■ **DATA FOR ANALYSIS**:
#####

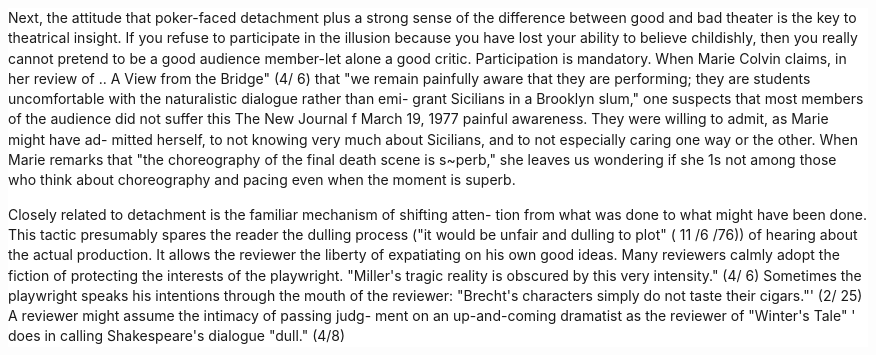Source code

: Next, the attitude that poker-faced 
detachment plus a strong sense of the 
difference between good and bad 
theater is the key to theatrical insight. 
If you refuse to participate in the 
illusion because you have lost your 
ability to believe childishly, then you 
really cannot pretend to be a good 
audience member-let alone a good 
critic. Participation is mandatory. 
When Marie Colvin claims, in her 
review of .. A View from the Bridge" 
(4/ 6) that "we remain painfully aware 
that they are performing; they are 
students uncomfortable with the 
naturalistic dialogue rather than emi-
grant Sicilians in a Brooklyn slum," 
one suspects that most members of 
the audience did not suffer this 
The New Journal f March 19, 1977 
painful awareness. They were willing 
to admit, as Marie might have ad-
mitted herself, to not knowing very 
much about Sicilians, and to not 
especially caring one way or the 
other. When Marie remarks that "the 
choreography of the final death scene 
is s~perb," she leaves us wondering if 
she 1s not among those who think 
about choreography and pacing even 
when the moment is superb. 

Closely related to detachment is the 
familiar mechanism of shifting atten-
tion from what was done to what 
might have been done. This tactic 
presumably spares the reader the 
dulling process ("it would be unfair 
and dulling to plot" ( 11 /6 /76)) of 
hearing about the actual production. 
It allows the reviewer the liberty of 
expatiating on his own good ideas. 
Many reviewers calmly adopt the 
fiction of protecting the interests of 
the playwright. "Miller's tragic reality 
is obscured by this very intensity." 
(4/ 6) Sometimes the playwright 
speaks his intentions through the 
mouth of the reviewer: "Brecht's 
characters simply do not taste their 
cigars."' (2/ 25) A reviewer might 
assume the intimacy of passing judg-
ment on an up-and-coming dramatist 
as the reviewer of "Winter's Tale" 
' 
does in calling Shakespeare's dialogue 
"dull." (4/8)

#####

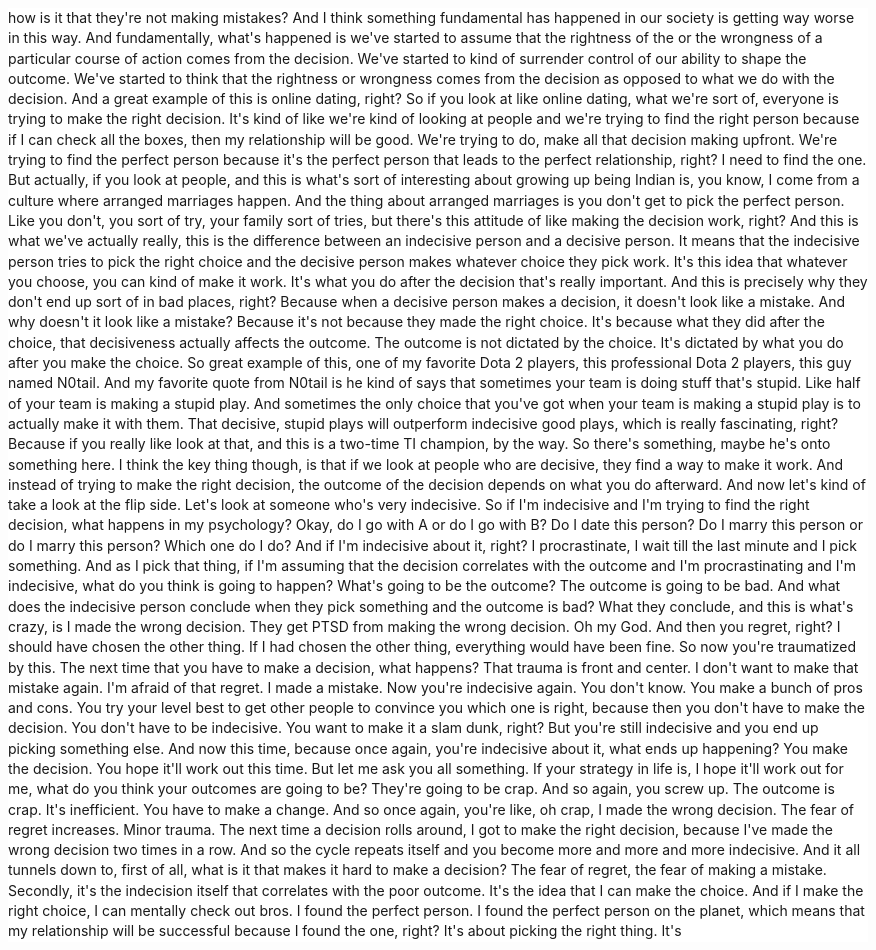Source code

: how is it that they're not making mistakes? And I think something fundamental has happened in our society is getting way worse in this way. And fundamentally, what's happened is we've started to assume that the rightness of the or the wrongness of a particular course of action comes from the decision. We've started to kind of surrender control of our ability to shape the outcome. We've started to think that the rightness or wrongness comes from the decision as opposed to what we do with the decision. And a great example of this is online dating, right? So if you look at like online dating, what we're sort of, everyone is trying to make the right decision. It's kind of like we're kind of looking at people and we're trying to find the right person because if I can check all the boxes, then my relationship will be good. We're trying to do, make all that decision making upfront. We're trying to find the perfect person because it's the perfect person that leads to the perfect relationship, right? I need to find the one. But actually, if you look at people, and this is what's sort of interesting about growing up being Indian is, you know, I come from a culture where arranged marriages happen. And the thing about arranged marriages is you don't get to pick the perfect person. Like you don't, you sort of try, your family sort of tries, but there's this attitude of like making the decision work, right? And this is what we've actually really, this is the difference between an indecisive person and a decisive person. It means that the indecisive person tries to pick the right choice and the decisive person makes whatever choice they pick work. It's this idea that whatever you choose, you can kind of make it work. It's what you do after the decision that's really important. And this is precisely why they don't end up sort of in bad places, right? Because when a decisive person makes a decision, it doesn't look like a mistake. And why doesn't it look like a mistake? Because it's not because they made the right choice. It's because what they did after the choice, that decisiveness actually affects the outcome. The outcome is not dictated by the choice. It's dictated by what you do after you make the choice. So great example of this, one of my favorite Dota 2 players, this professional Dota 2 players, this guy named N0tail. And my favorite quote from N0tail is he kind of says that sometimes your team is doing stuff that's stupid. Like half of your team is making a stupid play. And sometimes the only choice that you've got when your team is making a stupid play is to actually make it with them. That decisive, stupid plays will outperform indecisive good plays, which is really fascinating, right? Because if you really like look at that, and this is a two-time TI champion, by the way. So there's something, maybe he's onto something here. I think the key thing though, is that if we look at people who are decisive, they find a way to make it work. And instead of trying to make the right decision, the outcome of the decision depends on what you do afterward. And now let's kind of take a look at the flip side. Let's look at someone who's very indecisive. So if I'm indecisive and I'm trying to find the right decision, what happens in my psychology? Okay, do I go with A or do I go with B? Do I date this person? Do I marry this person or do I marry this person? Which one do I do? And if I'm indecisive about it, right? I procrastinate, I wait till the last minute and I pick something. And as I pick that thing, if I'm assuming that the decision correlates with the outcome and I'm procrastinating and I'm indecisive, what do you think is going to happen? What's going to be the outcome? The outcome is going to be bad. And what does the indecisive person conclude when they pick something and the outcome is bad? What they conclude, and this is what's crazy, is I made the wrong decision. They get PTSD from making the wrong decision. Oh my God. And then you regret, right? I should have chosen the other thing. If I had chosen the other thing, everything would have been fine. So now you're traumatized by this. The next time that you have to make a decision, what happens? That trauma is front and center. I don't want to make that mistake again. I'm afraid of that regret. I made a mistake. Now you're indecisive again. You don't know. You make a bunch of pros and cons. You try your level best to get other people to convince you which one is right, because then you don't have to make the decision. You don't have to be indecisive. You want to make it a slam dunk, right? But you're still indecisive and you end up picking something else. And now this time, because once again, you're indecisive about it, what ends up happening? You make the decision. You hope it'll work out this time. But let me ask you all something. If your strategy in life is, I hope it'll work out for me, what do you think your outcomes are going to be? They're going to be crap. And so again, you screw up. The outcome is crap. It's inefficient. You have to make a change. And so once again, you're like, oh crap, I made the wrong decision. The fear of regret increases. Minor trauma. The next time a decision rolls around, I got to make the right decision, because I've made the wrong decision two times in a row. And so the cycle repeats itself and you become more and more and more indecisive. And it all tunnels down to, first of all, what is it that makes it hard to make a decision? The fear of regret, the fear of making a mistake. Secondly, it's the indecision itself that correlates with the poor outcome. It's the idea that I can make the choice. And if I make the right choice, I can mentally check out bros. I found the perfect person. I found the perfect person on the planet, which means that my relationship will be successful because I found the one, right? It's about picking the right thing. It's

#####

■ **TASK TO CARRY OUT**:
Here the job is to set down exactly the lines of the material above that fall between the one with "much about Sicilians, and to not" and the one with "characters simply do not taste their", inclusive, and nothing beyond them.

■ **RESPONSE TO THE TASK**:
much about Sicilians, and to not 
especially caring one way or the 
other. When Marie remarks that "the 
choreography of the final death scene 
is s~perb," she leaves us wondering if 
she 1s not among those who think 
about choreography and pacing even 
when the moment is superb. 

Closely related to detachment is the 
familiar mechanism of shifting atten-
tion from what was done to what 
might have been done. This tactic 
presumably spares the reader the 
dulling process ("it would be unfair 
and dulling to plot" ( 11 /6 /76)) of 
hearing about the actual production. 
It allows the reviewer the liberty of 
expatiating on his own good ideas. 
Many reviewers calmly adopt the 
fiction of protecting the interests of 
the playwright. "Miller's tragic reality 
is obscured by this very intensity." 
(4/ 6) Sometimes the playwright 
speaks his intentions through the 
mouth of the reviewer: "Brecht's 
characters simply do not taste their 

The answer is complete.